**Extract**
Chairwoman of the Anti-Bolshevik Bloc of Nations
- In office 5 July 1986 – 1996
- Preceded by: Yaroslav Stetsko
- Succeeded by: Organization dissolved

Chairwoman of the Congress of Ukrainian Nationalists
- In office 18 October 1992 – 12 March 2003
- Preceded by: Party founded
- Succeeded by: Oleksiy Ivchenko

Leader of the OUN-B
- In office 1991–2001
- Preceded by: Vasyl Oleskiv
- Succeeded by: Andriy Haidamakha

Member of the Central Committee of the Anti-Bolshevik Bloc of Nations
- In office 1945/46–1996
- Preceded by: Yaroslav Stetsko
- Succeeded by: Organization dissolved

Personal details
- Born: Anna Yevheniia Muzyka 14 May 1920 Romanówka, Second Polish Republic (now Romanivka, Ukraine)
- Died: 12 March 2003 (aged 82) Munich, Bavaria, Germany
- Party: OUN
- Spouse: Yaroslav Stetsko

= Slava Stetsko =

Ukrainian politician (1920–2003)

Yaroslava Yosypivna Stetsko (Ярослава Йосипівна Стецько, Sława Stećko; 14 May 1920 – 12 March 2003), also popularly known as Slava Stetsko, was a Ukrainian politician and a WWII-era veteran of the Organisation of Ukrainian Nationalists.

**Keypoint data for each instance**
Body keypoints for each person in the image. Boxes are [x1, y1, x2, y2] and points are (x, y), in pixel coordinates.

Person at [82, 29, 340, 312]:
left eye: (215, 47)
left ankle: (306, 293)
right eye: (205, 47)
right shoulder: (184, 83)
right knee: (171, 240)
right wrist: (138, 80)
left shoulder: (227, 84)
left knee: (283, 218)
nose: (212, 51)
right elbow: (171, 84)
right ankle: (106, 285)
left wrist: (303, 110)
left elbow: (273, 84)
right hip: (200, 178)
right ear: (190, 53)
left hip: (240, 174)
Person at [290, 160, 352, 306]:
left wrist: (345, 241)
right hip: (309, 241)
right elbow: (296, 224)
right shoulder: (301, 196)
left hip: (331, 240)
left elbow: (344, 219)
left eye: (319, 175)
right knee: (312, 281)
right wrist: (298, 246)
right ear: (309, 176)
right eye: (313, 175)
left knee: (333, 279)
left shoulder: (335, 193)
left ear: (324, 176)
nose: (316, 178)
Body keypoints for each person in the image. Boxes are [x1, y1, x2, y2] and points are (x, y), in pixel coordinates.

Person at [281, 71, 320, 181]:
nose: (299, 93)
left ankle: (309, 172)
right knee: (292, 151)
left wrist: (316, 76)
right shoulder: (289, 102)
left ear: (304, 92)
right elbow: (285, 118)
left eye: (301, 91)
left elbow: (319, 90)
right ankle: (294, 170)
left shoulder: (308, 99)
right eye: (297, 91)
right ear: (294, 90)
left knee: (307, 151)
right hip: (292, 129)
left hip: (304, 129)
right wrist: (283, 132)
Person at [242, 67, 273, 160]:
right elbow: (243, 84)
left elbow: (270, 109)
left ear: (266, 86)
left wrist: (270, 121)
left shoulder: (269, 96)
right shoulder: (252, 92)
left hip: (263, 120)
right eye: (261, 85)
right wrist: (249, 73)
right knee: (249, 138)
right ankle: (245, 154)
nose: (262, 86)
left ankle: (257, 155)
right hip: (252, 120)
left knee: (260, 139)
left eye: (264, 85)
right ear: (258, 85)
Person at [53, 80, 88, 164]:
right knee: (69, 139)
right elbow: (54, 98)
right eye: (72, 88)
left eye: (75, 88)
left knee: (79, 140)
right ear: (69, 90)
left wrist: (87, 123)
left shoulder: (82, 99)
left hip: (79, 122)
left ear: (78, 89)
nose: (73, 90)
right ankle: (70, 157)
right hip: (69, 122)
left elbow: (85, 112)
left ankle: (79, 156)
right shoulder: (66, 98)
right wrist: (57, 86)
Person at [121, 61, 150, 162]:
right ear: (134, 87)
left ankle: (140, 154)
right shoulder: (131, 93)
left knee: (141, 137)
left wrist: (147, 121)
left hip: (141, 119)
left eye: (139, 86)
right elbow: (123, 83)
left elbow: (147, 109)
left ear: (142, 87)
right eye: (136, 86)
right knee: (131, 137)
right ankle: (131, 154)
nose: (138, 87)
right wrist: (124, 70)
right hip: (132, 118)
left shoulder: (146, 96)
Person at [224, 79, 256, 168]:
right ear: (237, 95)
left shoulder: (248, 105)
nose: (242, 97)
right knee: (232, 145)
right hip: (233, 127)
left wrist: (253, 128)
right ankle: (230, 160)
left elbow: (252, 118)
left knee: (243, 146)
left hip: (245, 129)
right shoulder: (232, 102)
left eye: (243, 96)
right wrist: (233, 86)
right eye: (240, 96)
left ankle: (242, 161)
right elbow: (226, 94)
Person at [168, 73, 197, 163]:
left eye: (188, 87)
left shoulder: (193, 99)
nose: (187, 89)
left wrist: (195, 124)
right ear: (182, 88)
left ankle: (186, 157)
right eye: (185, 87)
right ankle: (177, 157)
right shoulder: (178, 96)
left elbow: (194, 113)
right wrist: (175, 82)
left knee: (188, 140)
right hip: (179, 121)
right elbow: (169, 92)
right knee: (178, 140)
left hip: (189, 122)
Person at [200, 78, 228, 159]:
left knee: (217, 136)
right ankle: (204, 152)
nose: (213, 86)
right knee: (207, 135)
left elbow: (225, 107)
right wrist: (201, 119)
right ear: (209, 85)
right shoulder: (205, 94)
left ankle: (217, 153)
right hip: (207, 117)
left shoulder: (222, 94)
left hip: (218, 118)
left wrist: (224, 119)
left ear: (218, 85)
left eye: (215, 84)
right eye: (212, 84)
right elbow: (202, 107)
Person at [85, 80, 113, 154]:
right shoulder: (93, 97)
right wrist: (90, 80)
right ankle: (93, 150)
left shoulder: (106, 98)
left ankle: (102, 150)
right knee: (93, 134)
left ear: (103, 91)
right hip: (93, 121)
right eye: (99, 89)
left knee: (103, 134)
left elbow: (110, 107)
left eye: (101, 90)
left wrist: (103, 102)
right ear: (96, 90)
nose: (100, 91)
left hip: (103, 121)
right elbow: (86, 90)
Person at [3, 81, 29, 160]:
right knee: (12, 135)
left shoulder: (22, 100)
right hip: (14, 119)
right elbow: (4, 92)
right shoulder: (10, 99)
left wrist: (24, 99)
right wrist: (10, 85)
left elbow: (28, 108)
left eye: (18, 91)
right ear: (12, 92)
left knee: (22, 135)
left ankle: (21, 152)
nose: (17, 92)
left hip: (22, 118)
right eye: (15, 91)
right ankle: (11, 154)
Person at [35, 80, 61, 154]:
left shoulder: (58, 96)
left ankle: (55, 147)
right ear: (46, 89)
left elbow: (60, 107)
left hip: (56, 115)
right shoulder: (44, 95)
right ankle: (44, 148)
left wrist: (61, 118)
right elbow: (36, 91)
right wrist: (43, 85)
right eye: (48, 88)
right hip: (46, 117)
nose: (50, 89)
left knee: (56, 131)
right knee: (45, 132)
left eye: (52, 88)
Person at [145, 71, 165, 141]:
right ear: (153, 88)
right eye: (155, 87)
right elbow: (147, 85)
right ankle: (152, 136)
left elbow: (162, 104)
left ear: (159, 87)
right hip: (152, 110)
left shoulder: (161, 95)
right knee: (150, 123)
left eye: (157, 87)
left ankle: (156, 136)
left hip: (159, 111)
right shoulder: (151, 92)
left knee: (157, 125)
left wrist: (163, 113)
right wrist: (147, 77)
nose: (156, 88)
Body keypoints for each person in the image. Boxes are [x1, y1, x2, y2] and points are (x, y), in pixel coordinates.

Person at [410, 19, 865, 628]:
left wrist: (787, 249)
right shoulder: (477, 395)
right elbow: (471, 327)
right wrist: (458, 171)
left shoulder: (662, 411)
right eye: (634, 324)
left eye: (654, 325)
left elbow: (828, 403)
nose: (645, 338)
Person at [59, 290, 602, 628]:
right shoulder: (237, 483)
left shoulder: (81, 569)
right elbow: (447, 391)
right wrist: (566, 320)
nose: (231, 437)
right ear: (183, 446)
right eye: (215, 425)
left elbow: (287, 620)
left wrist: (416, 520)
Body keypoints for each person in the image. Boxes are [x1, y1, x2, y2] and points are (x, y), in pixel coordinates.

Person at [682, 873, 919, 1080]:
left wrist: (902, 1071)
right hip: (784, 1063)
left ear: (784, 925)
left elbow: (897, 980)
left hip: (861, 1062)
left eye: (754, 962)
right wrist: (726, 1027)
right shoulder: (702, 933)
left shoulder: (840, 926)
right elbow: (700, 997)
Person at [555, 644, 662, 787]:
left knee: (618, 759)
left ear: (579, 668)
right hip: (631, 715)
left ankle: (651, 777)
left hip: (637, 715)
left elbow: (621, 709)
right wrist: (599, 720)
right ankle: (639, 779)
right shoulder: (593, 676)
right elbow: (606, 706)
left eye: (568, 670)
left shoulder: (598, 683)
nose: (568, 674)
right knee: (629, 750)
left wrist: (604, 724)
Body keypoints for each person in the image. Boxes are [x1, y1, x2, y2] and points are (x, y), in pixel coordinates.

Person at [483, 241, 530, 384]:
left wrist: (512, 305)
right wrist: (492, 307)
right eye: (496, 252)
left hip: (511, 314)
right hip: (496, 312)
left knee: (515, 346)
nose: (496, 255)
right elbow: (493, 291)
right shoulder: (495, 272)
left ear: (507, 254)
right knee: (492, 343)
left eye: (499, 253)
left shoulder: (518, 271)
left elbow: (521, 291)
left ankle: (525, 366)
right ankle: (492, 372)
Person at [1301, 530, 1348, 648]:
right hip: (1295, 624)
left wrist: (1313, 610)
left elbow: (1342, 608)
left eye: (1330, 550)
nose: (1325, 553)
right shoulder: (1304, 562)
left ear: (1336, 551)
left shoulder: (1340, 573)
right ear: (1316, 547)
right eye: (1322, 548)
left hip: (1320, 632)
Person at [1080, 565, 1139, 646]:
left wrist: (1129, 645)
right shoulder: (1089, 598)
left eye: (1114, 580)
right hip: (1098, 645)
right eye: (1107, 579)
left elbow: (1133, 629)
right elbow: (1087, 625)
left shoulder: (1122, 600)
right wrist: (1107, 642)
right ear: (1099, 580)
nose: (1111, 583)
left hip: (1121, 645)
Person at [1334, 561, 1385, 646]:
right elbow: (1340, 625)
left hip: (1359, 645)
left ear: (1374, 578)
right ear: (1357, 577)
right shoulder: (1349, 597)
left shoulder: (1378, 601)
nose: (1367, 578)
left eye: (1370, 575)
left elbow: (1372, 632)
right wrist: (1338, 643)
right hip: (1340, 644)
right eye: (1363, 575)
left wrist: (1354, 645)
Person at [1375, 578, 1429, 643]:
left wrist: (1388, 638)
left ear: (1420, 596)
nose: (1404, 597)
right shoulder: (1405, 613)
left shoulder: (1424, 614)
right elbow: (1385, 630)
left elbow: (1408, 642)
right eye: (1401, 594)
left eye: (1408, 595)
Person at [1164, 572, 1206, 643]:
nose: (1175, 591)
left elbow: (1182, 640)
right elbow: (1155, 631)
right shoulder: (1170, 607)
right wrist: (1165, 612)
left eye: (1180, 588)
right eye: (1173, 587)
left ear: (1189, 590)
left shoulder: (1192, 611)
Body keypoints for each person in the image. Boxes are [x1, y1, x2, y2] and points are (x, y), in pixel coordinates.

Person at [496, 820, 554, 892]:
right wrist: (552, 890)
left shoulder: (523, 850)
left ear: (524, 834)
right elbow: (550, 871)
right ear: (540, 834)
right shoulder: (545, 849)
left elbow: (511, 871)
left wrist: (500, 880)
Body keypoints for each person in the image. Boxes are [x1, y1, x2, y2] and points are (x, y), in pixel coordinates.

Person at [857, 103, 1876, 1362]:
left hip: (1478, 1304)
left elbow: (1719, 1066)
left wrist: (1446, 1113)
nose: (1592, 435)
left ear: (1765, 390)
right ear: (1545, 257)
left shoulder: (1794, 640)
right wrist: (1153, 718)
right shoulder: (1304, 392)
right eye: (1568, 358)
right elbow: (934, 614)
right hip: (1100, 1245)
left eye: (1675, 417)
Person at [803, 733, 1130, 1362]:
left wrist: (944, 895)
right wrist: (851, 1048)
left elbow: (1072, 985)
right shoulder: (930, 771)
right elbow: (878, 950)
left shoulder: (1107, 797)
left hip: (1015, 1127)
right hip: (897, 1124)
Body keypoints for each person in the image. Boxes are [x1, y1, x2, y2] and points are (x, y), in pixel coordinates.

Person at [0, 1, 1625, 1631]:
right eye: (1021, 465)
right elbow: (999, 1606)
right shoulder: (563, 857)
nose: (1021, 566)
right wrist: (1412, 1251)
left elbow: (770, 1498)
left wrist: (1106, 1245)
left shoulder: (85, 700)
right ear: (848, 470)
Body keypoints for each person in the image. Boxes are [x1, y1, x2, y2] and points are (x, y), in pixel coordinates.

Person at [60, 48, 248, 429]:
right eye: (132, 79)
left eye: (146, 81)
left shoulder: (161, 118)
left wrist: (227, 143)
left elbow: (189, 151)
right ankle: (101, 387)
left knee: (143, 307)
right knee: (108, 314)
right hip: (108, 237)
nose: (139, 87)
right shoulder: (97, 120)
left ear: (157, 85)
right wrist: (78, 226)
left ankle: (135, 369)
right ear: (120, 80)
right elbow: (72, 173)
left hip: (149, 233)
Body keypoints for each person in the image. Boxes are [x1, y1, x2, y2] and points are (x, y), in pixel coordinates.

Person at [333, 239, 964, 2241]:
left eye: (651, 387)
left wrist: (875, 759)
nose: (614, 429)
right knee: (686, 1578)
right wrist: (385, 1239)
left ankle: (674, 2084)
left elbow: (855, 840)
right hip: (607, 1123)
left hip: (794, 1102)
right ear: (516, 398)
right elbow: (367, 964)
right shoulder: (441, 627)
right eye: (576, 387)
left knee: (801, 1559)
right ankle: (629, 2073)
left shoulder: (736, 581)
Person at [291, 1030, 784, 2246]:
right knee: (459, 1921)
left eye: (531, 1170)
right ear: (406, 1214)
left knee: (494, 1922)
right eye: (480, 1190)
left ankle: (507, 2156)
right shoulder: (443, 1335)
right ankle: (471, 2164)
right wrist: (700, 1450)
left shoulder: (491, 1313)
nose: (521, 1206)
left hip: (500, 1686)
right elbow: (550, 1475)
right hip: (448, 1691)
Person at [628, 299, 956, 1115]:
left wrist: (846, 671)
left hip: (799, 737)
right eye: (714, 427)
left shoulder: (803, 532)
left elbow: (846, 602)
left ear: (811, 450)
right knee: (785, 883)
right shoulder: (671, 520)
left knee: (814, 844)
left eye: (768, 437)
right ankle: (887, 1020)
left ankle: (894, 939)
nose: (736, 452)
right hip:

**Task details**
In the Slava Stetsko profile, who succeeded her as chairwoman of the Congress of Ukrainian Nationalists?

**Answer to the problem**
Oleksiy Ivchenko